More from RELS 348: Empire, Colonialism, and Religion

Just like what John McLaughlin says in his story “The Middle East conflict with 3 dimensions,” USA Today, 6 April 2015, never in modern times has the Middle East been so chaotic. The Islamic State has built a nominal “caliphate” in big parts of Syria and Iraq, eliminating the border between the two countries established in WWI; Saudi Arabia and Iran both are against Islamic State, but other issues are there in both Syria and Yemen. In Yemen, the government supported by Saudi has fallen to Iranian-backed rebels. Egypt is militarily striking back against extremists in Libya and has been allied with Saudi Arabia in Yemen against Iranian rebels.
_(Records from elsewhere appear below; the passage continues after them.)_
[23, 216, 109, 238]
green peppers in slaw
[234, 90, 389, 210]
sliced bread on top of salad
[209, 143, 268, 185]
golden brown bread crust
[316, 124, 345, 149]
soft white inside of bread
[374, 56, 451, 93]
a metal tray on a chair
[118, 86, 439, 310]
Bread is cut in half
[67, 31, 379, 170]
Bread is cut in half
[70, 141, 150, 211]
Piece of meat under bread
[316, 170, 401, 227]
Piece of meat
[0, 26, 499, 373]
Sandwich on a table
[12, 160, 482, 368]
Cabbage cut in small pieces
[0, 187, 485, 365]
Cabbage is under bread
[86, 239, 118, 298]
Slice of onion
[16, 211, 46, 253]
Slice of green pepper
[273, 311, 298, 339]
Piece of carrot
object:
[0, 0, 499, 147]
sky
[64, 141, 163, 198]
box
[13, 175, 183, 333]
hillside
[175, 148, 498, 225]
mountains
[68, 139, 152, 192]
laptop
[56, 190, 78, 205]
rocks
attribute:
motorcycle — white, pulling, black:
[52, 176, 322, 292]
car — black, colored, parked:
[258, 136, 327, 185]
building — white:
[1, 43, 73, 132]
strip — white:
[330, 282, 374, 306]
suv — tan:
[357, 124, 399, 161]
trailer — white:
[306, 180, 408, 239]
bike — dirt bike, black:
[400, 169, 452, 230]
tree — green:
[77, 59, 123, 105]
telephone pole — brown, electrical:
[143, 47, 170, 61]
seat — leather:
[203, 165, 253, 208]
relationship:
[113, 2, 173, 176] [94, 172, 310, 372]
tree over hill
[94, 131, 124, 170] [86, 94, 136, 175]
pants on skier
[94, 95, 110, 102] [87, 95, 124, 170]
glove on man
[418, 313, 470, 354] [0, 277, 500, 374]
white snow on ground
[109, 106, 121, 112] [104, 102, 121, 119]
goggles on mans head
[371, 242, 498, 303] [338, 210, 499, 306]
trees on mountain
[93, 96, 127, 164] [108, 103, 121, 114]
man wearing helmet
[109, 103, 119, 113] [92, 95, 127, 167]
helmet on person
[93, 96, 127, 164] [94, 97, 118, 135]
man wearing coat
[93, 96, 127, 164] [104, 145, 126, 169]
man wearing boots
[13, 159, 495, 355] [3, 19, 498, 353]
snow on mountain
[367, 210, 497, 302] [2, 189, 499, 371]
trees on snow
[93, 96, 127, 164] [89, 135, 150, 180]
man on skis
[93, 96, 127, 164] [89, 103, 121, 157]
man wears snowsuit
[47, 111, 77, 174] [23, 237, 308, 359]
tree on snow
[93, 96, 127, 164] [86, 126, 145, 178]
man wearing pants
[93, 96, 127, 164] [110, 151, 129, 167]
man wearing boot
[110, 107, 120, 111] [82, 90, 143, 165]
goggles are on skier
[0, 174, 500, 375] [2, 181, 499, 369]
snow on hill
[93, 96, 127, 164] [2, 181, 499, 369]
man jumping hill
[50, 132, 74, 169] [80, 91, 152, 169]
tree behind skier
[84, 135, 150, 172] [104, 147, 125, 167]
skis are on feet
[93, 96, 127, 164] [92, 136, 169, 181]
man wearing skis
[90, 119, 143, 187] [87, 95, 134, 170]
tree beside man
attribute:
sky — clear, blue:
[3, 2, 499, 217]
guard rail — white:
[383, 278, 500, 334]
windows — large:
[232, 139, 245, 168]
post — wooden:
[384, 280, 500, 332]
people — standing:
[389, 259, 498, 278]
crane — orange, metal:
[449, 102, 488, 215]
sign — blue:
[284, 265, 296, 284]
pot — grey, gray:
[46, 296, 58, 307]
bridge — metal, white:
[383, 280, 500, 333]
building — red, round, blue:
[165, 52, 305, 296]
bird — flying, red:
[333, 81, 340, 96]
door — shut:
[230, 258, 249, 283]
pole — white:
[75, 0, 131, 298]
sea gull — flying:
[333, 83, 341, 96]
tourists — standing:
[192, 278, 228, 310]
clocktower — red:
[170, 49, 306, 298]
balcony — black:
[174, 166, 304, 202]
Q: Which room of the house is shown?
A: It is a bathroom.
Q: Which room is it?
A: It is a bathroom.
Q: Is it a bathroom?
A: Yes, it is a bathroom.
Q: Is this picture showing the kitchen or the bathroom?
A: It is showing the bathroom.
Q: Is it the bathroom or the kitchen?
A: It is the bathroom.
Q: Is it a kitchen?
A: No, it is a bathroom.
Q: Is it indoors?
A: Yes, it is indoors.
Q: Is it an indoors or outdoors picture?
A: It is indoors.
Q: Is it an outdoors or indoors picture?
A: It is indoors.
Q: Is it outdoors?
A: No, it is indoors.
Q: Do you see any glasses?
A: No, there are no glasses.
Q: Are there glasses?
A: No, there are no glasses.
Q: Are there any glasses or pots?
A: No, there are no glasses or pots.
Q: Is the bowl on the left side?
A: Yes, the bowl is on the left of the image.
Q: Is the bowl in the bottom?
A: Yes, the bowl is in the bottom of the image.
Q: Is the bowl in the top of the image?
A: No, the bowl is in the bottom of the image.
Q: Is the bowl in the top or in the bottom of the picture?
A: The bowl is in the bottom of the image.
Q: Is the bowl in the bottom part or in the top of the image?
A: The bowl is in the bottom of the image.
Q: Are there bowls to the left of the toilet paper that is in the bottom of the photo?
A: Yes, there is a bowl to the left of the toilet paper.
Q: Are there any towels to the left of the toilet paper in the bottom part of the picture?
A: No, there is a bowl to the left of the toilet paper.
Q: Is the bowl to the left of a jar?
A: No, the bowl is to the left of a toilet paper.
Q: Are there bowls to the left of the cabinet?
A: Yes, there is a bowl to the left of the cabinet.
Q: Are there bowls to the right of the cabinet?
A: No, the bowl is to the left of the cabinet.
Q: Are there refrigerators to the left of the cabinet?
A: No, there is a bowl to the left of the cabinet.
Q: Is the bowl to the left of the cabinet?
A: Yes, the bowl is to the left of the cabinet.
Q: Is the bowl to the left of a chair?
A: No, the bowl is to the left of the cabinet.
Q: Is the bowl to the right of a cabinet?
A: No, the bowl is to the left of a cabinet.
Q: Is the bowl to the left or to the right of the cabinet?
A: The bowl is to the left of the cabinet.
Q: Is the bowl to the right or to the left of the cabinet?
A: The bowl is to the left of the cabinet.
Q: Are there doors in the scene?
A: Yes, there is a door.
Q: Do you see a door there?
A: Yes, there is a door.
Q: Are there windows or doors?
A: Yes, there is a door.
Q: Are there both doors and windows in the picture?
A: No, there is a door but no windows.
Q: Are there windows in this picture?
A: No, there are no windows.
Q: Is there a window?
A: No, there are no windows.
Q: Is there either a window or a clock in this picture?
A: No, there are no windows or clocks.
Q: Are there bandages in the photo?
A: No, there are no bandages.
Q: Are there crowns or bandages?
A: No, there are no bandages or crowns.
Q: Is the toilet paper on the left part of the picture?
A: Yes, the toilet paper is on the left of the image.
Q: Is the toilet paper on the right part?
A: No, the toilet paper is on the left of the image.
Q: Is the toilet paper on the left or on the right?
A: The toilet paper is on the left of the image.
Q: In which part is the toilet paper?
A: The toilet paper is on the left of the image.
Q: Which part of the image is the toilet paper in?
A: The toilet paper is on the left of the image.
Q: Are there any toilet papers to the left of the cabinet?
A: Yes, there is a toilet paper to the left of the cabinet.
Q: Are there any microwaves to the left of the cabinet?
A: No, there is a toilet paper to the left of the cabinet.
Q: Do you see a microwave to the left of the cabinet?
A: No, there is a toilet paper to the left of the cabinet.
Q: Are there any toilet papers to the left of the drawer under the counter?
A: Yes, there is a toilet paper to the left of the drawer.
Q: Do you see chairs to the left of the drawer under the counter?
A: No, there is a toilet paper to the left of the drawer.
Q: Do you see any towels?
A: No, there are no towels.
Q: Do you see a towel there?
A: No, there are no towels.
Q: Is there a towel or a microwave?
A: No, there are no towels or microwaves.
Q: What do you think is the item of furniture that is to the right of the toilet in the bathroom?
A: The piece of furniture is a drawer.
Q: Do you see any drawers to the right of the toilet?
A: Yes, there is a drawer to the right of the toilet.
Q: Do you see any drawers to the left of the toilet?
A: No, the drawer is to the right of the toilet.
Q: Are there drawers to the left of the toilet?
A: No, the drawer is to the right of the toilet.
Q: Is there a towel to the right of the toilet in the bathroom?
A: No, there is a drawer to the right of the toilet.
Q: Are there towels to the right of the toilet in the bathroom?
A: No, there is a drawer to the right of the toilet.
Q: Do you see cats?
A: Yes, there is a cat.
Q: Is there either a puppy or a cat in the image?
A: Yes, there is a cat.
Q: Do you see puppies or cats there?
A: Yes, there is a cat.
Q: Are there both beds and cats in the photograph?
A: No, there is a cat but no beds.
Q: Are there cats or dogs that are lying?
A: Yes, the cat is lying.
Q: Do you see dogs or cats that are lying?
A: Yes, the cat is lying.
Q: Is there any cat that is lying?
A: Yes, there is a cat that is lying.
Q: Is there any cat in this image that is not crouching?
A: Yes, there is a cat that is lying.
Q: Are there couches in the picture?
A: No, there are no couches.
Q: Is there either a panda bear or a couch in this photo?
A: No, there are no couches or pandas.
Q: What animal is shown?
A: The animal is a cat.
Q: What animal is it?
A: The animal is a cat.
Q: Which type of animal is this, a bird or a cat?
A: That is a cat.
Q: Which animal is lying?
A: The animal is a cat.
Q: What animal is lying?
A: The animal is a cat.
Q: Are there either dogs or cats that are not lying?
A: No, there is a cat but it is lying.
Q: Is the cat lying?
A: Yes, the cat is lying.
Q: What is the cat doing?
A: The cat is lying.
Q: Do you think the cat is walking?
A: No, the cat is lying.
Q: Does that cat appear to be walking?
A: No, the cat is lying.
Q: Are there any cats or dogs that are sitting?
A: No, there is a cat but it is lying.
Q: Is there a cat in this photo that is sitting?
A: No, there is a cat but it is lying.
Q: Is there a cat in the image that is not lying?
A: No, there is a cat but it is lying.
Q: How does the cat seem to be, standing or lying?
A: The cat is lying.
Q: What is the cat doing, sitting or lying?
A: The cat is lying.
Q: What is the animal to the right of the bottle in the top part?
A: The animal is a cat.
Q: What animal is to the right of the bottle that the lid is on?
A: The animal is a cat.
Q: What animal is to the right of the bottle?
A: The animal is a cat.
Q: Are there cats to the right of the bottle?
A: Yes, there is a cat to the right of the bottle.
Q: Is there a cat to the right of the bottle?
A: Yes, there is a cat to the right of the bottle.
When Iran and Saudi Arabia, the leaders of the two religious sides Shia and Sunni are battling each other. All adds up to a conflict with five dimensions. Arabs vs. Persians, terrorists vs. regimes, terrorists vs. each other, Sunnis vs. Shias, democracy vs. authoritarian.

Beginning in the late 15th century, Europeans led expeditions across the world in an attempt to expand their territory and power. During this time, they exerted not only political and economic influence upon the lands they discovered and claimed, but also socio-cultural, and, most importantly, religious influence. This historical process that lasted for almost four centuries until the 20th century is known as colonialism. European colonial powers artificially created states according to their own imperial needs, and implemented a widespread sectionalist policy as to effectively govern their colonies as well as the indigenous population, leaving a legacy of bitter religious and political conflict.

For example, by establishing a new government of their own in Lebanon, France drew borders around the nation within which their Maronite allies would become the population majority and eventually assume socio-economic and political power over the Druze, Shia, and Sunni Muslims. As a result, Lebanon is now festered with sectarian conflicts that are becoming more and more intense with the deteriorating economy. Yemen is no exception to such issues, as exemplified by the aggressive antagonism between Saudi Arabian monarchs, comprised mostly of Sunnis, and Iran-allied Houthi rebels, comprised mostly of Shias.

The Shia-Sunni conflict is the one of many consequences of European colonial policies that endorsed sectarianism in the Mid East. Thus, the political and religious chaos that inhabit the Mid East today, as represented by the dispute between and amongst various ideologies, groups, and denominations like the Christians, Catholics, and the Islamists, can be attributed to a history of wrongful domination by European colonialists.